* [Work request]:
Please report how many lines of the listing hold the word "shoulder". Add nothing to the number.

┌────────

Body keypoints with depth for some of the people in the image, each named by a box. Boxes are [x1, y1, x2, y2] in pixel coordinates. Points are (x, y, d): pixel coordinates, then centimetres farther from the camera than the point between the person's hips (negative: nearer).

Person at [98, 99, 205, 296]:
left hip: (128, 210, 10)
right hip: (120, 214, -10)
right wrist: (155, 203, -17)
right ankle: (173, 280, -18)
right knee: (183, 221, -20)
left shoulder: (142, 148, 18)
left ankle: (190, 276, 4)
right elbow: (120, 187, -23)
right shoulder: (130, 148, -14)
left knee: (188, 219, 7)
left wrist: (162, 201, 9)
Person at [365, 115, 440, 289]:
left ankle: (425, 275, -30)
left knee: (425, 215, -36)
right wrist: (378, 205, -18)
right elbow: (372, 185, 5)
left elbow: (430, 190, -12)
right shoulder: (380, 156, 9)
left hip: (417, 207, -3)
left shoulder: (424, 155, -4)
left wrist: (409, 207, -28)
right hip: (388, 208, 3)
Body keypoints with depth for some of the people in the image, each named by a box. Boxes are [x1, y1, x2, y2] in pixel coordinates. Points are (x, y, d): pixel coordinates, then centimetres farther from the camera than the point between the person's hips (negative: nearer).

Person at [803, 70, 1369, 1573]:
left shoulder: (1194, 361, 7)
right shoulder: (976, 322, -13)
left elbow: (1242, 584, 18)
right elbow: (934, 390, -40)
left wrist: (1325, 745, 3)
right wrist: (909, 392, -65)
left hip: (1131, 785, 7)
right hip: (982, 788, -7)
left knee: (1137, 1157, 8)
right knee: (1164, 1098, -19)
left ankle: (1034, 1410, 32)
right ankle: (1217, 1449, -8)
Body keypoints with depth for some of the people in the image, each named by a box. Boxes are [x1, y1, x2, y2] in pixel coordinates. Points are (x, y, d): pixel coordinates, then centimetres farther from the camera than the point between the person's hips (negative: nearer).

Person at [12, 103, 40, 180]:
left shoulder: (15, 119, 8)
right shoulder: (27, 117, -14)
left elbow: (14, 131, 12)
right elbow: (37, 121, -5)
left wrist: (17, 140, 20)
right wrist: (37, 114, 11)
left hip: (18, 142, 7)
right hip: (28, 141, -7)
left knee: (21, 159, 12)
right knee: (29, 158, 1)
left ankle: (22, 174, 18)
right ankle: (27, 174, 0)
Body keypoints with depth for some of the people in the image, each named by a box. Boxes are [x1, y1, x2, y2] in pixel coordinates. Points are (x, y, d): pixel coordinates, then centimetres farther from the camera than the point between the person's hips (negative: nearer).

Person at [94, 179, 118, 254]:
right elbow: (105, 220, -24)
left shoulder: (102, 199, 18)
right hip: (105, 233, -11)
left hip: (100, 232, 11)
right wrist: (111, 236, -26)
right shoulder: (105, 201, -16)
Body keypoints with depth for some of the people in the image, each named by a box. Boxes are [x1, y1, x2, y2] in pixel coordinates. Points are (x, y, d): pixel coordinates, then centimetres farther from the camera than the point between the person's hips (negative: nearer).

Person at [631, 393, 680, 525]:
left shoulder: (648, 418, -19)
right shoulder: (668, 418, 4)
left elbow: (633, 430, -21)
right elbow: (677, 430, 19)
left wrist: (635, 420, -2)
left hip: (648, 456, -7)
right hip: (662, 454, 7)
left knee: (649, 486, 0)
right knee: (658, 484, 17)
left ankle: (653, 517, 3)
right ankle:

└────────

* [Result below]:
12